Canberra's big industrial zone is dead. Drive around the deserted streets of Fyshwick and there's closed door after closed door.
And every locked door is a shut till.
"The shop is closed," Ameer Murtaza, owner of Marco Furniture, says.
"If it's for the next three weeks, it's the loss of every day: no sales.
"And we have to pay rent: we have to pay warehouse; we have to pay staff."
He does do online sales but they are a fraction of his business.
"There's no way that people will buy a $4000 suite online," he says. "They want to come and see it."
He has a family, including three kids, to support. If the lockdown continues for more than a couple of weeks, he will have "no choice but to go bankrupt".
A few shops further down Barrier Street, Fisher Discounts hardware store is open as an essential service for tradies. Manager Alex Chang reckons business is down by about 90 per cent.
"It's very bad," he says.
Around the corner on Pirie Street, Trek Bicycle Fyshwick is open, but only to service bikes needed for work transport. Customers have to call a number and leave the bike outside. When the customer withdraws, staff come out, clean the bike and take it in for repair.
During last year's lockdown, they did stay open to trade, but with social distancing. This time is different because the Delta variant was so infectious, according to Trek's Jim Matthews.
Up Newcastle Street, King Ape Supplements is open as a seller of food.
"I worked out that if I carry on like this for five more weeks, I'll have to call it a day," proprietor Graeme Bennett says.
He is worried that whatever support there is from government, either federal or territory, won't cover the rent of the shop.
By late afternoon, he has had three customers in when normally there would have been 35 to 45.
Earlier this month, The Canberra Times talked to Paolo Celestino, who owns a normally busy cafe on Pirie Street.
His eyes were moist as he scanned the empty tables. He said that he felt a bit weepy.
"It's really difficult. It's just one step forward and two steps back," he said.
By last Tuesday, the doors were shut. Who knows when he will be back frothing flat whites?
The governments, both federal and territory, have recognised that times are inevitably difficult for traders if customers are locked up at home.
The Commonwealth declared the ACT a pandemic hotspot, and announced that eligible workers would be apply to apply for disaster payments from August 20.
Workers would be able to claim if they lost pay. Those who are eligible can receive $750 per week if they have lost 20 or more hours of work, and $450 per week if they have lost between eight and 20 hours of work, or a full day.

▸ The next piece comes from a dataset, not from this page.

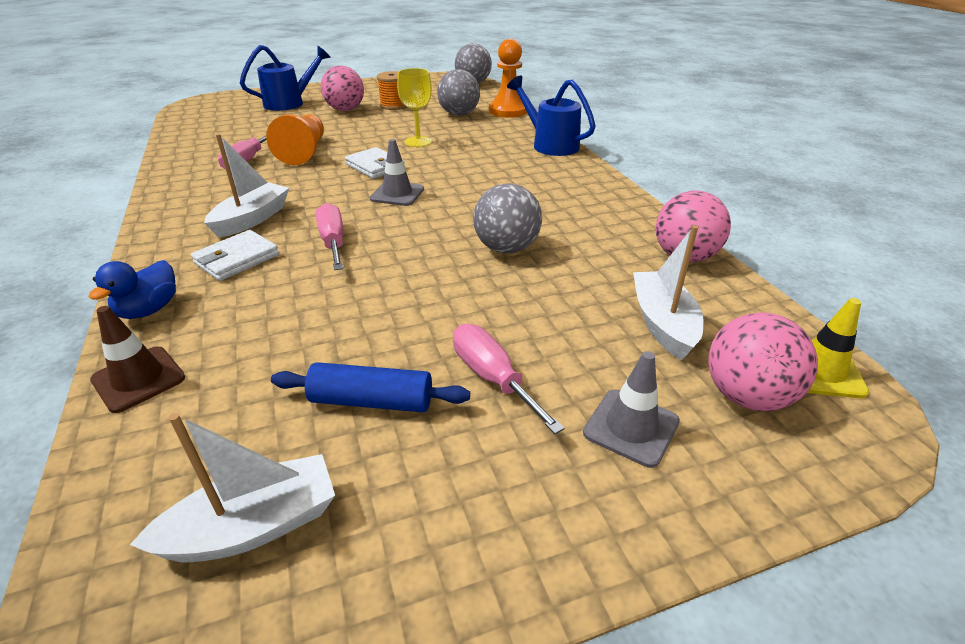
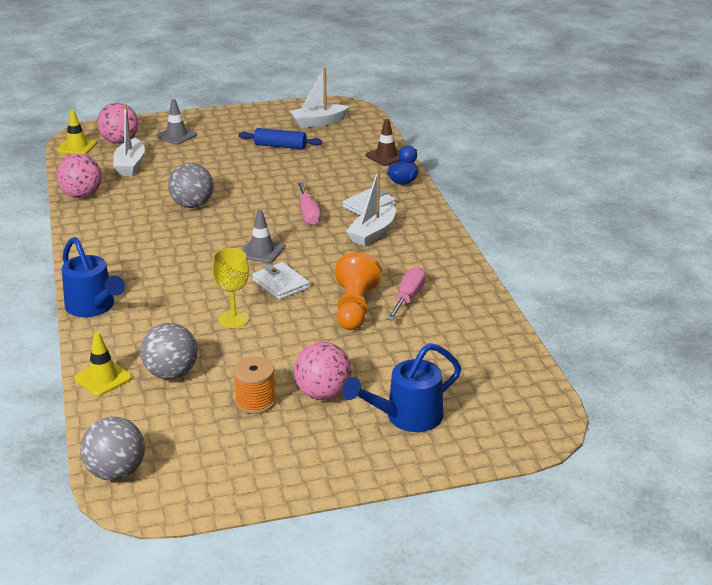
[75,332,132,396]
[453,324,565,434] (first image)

People on income support can also claim $200 if they have lost eight hours or more of work, and meet other requirements.
Outside the city, businesses have also suffered.
The skiing season is virtually over, with the slopes all but deserted for most of it. The lockdowns in Melbourne and Sydney blocked the inflow of the bulk of the trade.
In a normal year, 70 to 90 per cent of the area's trade comes from Sydney at the height of the snow season.
"Restaurants are only half full," Jindabyne Chamber of Commerce president Olivier Kapetanakos said.
Staff are being laid off, including ski instructors.
When Sydney sneezes, Canberra can catch a cold.
Economists fear the lockdowns in Melbourne and Sydney may drag the economy of the nation's capital down too.